## Chapter 4 Ex.4.5 Question 1

Draw the following:

1. A square \(READ\) with \(RE = 5.1\,\rm{cm.}\)

2. A rhombus whose diagonals are \(5.2\,\rm{cm}\) and \(6.4\,\rm{cm}\) long.

3. A rectangle with adjacent sides of lengths \(5\,\rm{cm}\) and \(4\,\rm{cm.}\)

4. A parallelogram \(OKAY\) where \(OK = 5.5\,\rm{cm} \) and \(KA = 4.2\,\rm{cm.}\) Is it unique?

**What is the known?**

Diagonals of a Rhombus.

**What is unknown?**

Construction of a Rhombus

**Reasoning: **

We need five measurements to draw a unique quadrilateral.

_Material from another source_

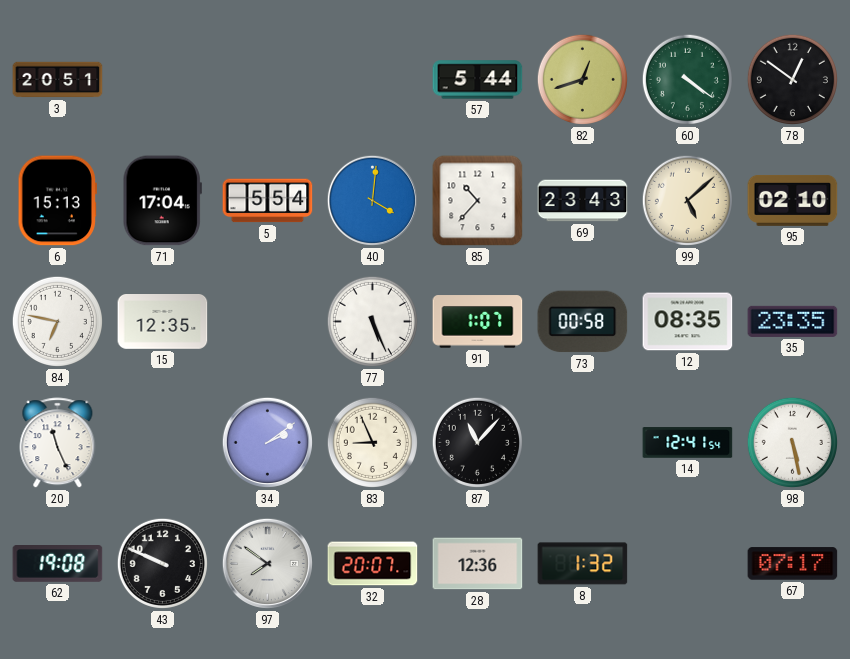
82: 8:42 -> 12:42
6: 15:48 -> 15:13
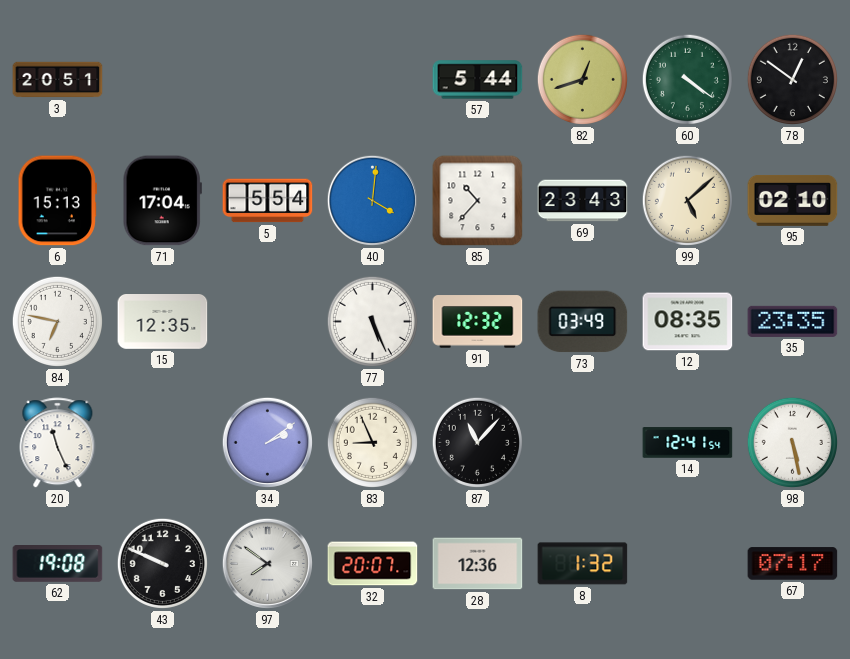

But we also know that diagonals of rhombus bisect each other at right angles and all sides of rhombus are equal. We can use this information to construct the rhombus.

**Steps:**

**Step 1:** Draw a line segment \(AB=6.4\,\rm{cm.}\)

**Step 2:** Draw perpendicular bisector of \(AB\) meeting \(AB\) at \(O.\)

**Step 3:** \(5.2\,\rm{cm}\) divided by \(2 = 2.6 \,\rm{cm.}\) Measure \(2.6\,\rm{cm}\) from \(O\) on either side of \(AB\) on perpendicular bisector and mark them as \(C\) and \(D.\)

**Step 4:** Join \(AC, AD, BC\) and \(BD.\)

**Step 5:** \(ABCD\) is the required rhombus.

**Related Problems:**

(1) The square \(READ\) with \(RE=5.1\,\rm{cm}\)

**Hint:** All sides of square are equal, and angles are at right angles.

(2) A rectangle with adjacent sides of lengths \(5\,\rm{cm}\) and \(4\,\rm{cm.}\)

**Hint:** Opposite sides of rectangle are equal and parallel, and angles are at right angles.

(3) A parallelogram \(OKAY\) where \(OK=5.5\,\rm{cm}\) and \(KA=4.2\,\rm{cm.}\)

**Hint:** Opposite sides of a parallelogram are parallel and equal. Using this information, parallelogram can be constructed with a convenient angle.